Wndsn Quadrant Telemeter: The Telemeter Side
The Telemeter side hosts a set of scales to measure angular size as well as a nomogram to determine distance or altitude from the measured values.
What is a Telemeter?
In the face of potential high-frequency disturbances, low tech becomes valuable as a backup or main tool.
All the calculations, trigonometry, and maths you need - hidden in a piece of string. Our distance nomographs revive ancient technologies and unite them for the first time in one low tech, high value instrument.
The string, the special setup of the measuring scale, and the trigonometry in the calculating scales are doing the work, thus preventing mental calculation error and eliminating the need for specific mathematical knowledge.
A tool for makeshift navigation and rangefinding, the Wndsn Telemeter enables you to do more than merely guessing distances. Find an object of known size at the distance you need to measure and let the baked in trigonometry do the rest for you; all by aligning the provided string across the scales.
This means that you can copy dimensions from the real world onto a small ruler in your hand and read the matching distances directly from the engraved scale.
The credit-card sized brass Telemeter is easily carried in a wallet and can be used to measure arbitrary lengths since the degree scale happens to double as a centimeter scale.
How can we ensure successful navigation, surveying, rangefinding, and local positioning in adverse conditions where guesswork isn’t good enough?
At Wndsn, we ask two questions in order to devise our solutions:
- What happens when the lights go out.
- What can we provide that can't be improvised.
When electronics stop working, all our usual strategies and technological solutions are unavailable.
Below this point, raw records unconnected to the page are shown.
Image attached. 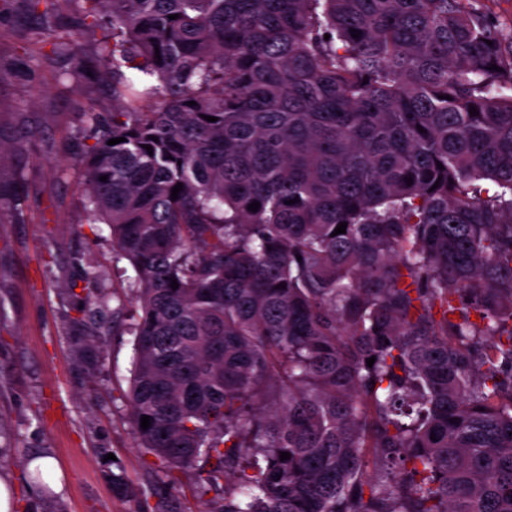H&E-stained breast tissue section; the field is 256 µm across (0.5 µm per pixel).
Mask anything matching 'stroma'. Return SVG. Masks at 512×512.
<instances>
[{"instance_id":"obj_1","label":"stroma","mask_w":512,"mask_h":512,"mask_svg":"<svg viewBox=\"0 0 512 512\" xmlns=\"http://www.w3.org/2000/svg\"><path fill=\"white\" fill-rule=\"evenodd\" d=\"M37 14L0 0V144L23 132L29 149L0 167V185L21 179L20 206L0 202V473L16 491V512H202L190 499H165L157 459L139 448L126 393L133 338L118 309H132L135 271L114 258L105 225L87 221L75 159L88 144L73 107L82 95L111 111L102 76L104 32L83 40L87 62L74 72L51 45L31 51ZM92 271L94 282L81 280ZM112 311L107 341H83L88 295ZM53 458L60 491L32 494V457Z\"/></svg>"}]
</instances>
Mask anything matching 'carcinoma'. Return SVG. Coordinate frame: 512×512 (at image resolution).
I'll list each match as a JSON object with an SVG mask.
<instances>
[{"mask_svg": "<svg viewBox=\"0 0 512 512\" xmlns=\"http://www.w3.org/2000/svg\"><path fill=\"white\" fill-rule=\"evenodd\" d=\"M23 2L77 72L109 23L112 112L76 101L78 162L136 272L126 398L166 490L205 512H512V18Z\"/></svg>", "mask_w": 512, "mask_h": 512, "instance_id": "obj_1", "label": "carcinoma"}]
</instances>
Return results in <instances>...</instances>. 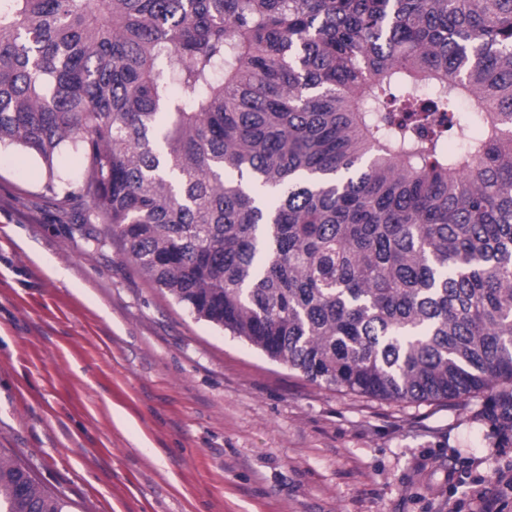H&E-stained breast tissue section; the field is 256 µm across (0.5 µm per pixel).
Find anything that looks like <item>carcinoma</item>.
Instances as JSON below:
<instances>
[{
    "label": "carcinoma",
    "instance_id": "1",
    "mask_svg": "<svg viewBox=\"0 0 512 512\" xmlns=\"http://www.w3.org/2000/svg\"><path fill=\"white\" fill-rule=\"evenodd\" d=\"M13 146L197 319L512 437V0H0ZM67 507L0 455V512ZM84 169L83 160L72 150H62L55 160V174L63 178L80 177Z\"/></svg>",
    "mask_w": 512,
    "mask_h": 512
}]
</instances>
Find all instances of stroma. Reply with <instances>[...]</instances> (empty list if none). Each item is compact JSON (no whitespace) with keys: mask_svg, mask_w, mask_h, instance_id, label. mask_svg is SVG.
I'll return each instance as SVG.
<instances>
[{"mask_svg":"<svg viewBox=\"0 0 512 512\" xmlns=\"http://www.w3.org/2000/svg\"><path fill=\"white\" fill-rule=\"evenodd\" d=\"M0 152V451L70 512H474L512 443L465 402L309 382L72 230Z\"/></svg>","mask_w":512,"mask_h":512,"instance_id":"obj_1","label":"stroma"}]
</instances>
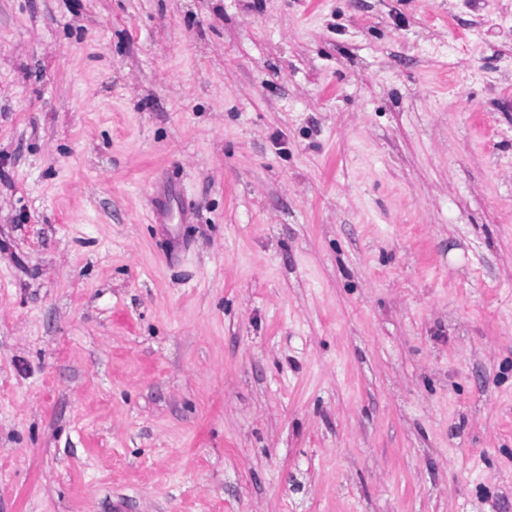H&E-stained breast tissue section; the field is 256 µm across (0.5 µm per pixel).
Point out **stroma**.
I'll list each match as a JSON object with an SVG mask.
<instances>
[{
  "instance_id": "stroma-1",
  "label": "stroma",
  "mask_w": 512,
  "mask_h": 512,
  "mask_svg": "<svg viewBox=\"0 0 512 512\" xmlns=\"http://www.w3.org/2000/svg\"><path fill=\"white\" fill-rule=\"evenodd\" d=\"M0 512H512V0H0Z\"/></svg>"
}]
</instances>
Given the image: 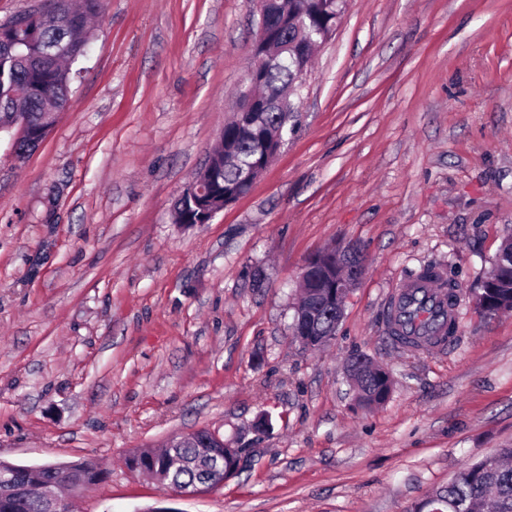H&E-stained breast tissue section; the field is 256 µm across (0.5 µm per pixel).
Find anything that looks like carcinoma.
Segmentation results:
<instances>
[{
	"label": "carcinoma",
	"mask_w": 512,
	"mask_h": 512,
	"mask_svg": "<svg viewBox=\"0 0 512 512\" xmlns=\"http://www.w3.org/2000/svg\"><path fill=\"white\" fill-rule=\"evenodd\" d=\"M288 12L303 13L305 28L297 22L278 17L270 33L277 37L318 30L333 22L334 9L330 0H284ZM101 0H44L36 12L18 15L0 24V119L15 111L14 100L20 99L29 112L31 125L14 144L15 153L23 158L37 147L43 131L51 128L53 116L48 114L52 100L66 101L70 92V66L83 56L88 41V24L100 14ZM68 21V30L59 29L54 17ZM67 45V54L54 55V46ZM264 90L284 91L299 80L298 62L290 61L265 67L259 74ZM224 142L254 155L260 147L257 128L230 122L224 125ZM215 185L220 193L245 195L250 186L243 183L239 171L230 164H215ZM483 293L487 308L494 315L512 309V232L507 235L493 260L492 270L484 282ZM300 306L307 339L323 344L322 338L333 337L337 329L336 309L312 294L303 284ZM357 365L353 374L359 405L372 408L383 404L374 397L380 384L392 390V382L382 378L380 369L361 355L348 365ZM240 449L224 445L206 446L199 441L186 440L178 447L149 450L140 457L145 473L163 485H178L196 491L225 478L226 472L238 465ZM71 470L69 490L77 494L92 485L100 469L92 461L68 463ZM420 512H512V447L499 449L495 454L466 465L447 485L438 487L419 505ZM0 512H49L40 485L16 494L7 508Z\"/></svg>",
	"instance_id": "carcinoma-1"
}]
</instances>
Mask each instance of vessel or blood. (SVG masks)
<instances>
[{"instance_id":"b4317fda","label":"vessel or blood","mask_w":512,"mask_h":512,"mask_svg":"<svg viewBox=\"0 0 512 512\" xmlns=\"http://www.w3.org/2000/svg\"><path fill=\"white\" fill-rule=\"evenodd\" d=\"M426 307L425 316H417L418 307ZM448 301L440 278L430 280L406 279L398 283L392 293L390 309L394 315L388 330L391 335L414 334L433 339V352L446 351L442 340Z\"/></svg>"}]
</instances>
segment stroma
Returning <instances> with one entry per match:
<instances>
[{"instance_id": "35a3bbf8", "label": "stroma", "mask_w": 512, "mask_h": 512, "mask_svg": "<svg viewBox=\"0 0 512 512\" xmlns=\"http://www.w3.org/2000/svg\"><path fill=\"white\" fill-rule=\"evenodd\" d=\"M256 22L249 0H104L71 108L26 158L0 134V460L95 461L74 512H407L512 444V312L474 306L512 225V0H347L274 162L175 223ZM338 242L365 270L307 350L301 268ZM427 266L461 294L439 354L386 330ZM358 353L393 381L370 410ZM204 428L242 451L224 485L175 496L125 465Z\"/></svg>"}]
</instances>
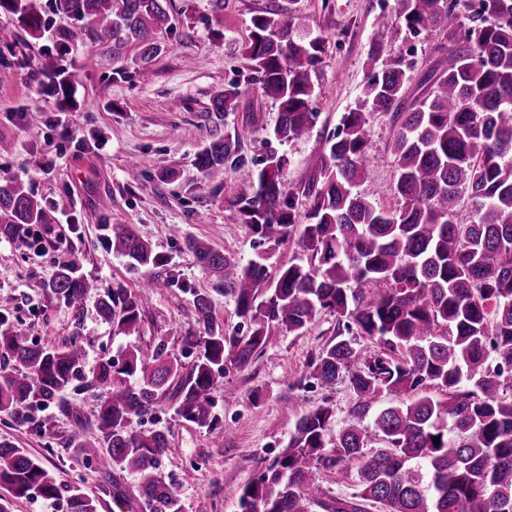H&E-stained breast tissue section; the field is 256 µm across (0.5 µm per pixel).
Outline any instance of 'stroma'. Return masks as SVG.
<instances>
[{
  "label": "stroma",
  "mask_w": 512,
  "mask_h": 512,
  "mask_svg": "<svg viewBox=\"0 0 512 512\" xmlns=\"http://www.w3.org/2000/svg\"><path fill=\"white\" fill-rule=\"evenodd\" d=\"M287 4L293 39L319 38L325 46L312 75L315 120L301 139L283 148L288 160L283 190L302 213L326 137L364 95L373 70L368 54L374 19L391 9L390 0H168L171 23L154 33L162 51L150 64L151 79L139 75L137 44L109 38L92 45L77 42L64 63L71 89L66 104L41 61L53 47L55 29L69 26V19L54 17L51 30L35 39L13 15L0 11V180L22 182L57 215L54 225H32L37 243L26 250L0 238V298L8 300L0 307V325H24L30 341L44 346L78 339L88 370L103 357L147 351L161 338L183 368H190L195 351L183 338L199 331L190 296L194 289L208 294L227 331L245 332L234 296L197 263L188 240L204 241L243 265L264 264L270 274L295 255L296 241L278 246L261 241L231 204L242 190L233 173L205 176L196 155L213 134L245 128L252 136L242 141V152L254 159L264 155L261 140L278 112L261 96L245 47L252 17ZM382 41L386 51L409 64L406 92L418 96L423 76L444 59L445 35L391 31ZM231 84L240 91L233 109L213 111V97ZM370 125L371 175L361 191L389 205L396 176L390 144L397 124L391 114L380 113ZM133 157L141 162L136 182L126 174ZM106 199L111 206L105 210ZM115 224L131 225L165 265L131 268L108 243ZM65 260L76 261L101 288L121 287L140 297L138 334L125 335L102 321L94 298L73 309L51 294L48 285ZM149 276L173 284L146 295L140 283ZM335 335L336 319L326 313L298 336L275 327L247 367H227L214 392L223 440L178 417L171 401L134 418L135 428L166 433L169 448L159 472L179 496L183 512H238L242 487L288 443L293 421L284 412L287 404L302 414L326 403L337 422L349 420L354 395L347 377L325 389L307 375L310 360ZM105 397V391L78 382L65 394L79 408L78 417L55 403L23 406L15 417L0 413V440L42 460L60 487L57 499L35 494L11 502V512H66L75 486L95 499L97 512H118L120 500L127 512H142L134 474L116 467L103 476L68 445L77 429L87 440L98 439L96 416Z\"/></svg>",
  "instance_id": "obj_1"
}]
</instances>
Rangefinding can be improvised without specific tools, but we can make a difference by improving the accuracy by one or even two orders of magnitude.
The worst case model, based on our high frequency research, is a reality in which electricity and data networks aren't available or accessible.
The solution is to go back before the age of electricity and look for tried and true knowledge that was good enough for thousands of years. The answer is obvious: low tech.
Navies around the world still (and again) offer sextant training to their midshipmen, knowing that there is always a place for the art and science of low tech (but high utility) navigation. The sextant and its predecessors, traditional celestial navigation, surveying, triangulation, as well as analogue wayfinding techniques form the DNA of our Telemeters.
The distance from eye to measured object, and the height of the measured object, form two sides of a right triangle, and thus determine an angle:
D = S * d / s
D is the distance to the object,
S is the size of the object observed,
d is the distance from the measurement device to the observer's eye, and
s is the apparent size of the object observed.
We are making use of trigonometry to determine the relationships between values we have, values we are able to measure, and the values we need to calculate.
The word Telemetry is derived from Greek roots: tele = remote, and metron = measure; and we do exactly that; measuring from afar.
A telemeter is a device used to remotely measure any quantity. It consists of a sensor, a transmission path, and a display, recording, or control device. Telemeters are the physical devices used in telemetry. Electronic devices are widely used in telemetry and can be wireless or hard-wired, analog or digital. Other technologies are also possible, such as mechanical, hydraulic and optical. (Wikipedia)
For our distance measuring instruments, for mission-critical durability and reliability, we prefer the analog and graphical kind of telemetry.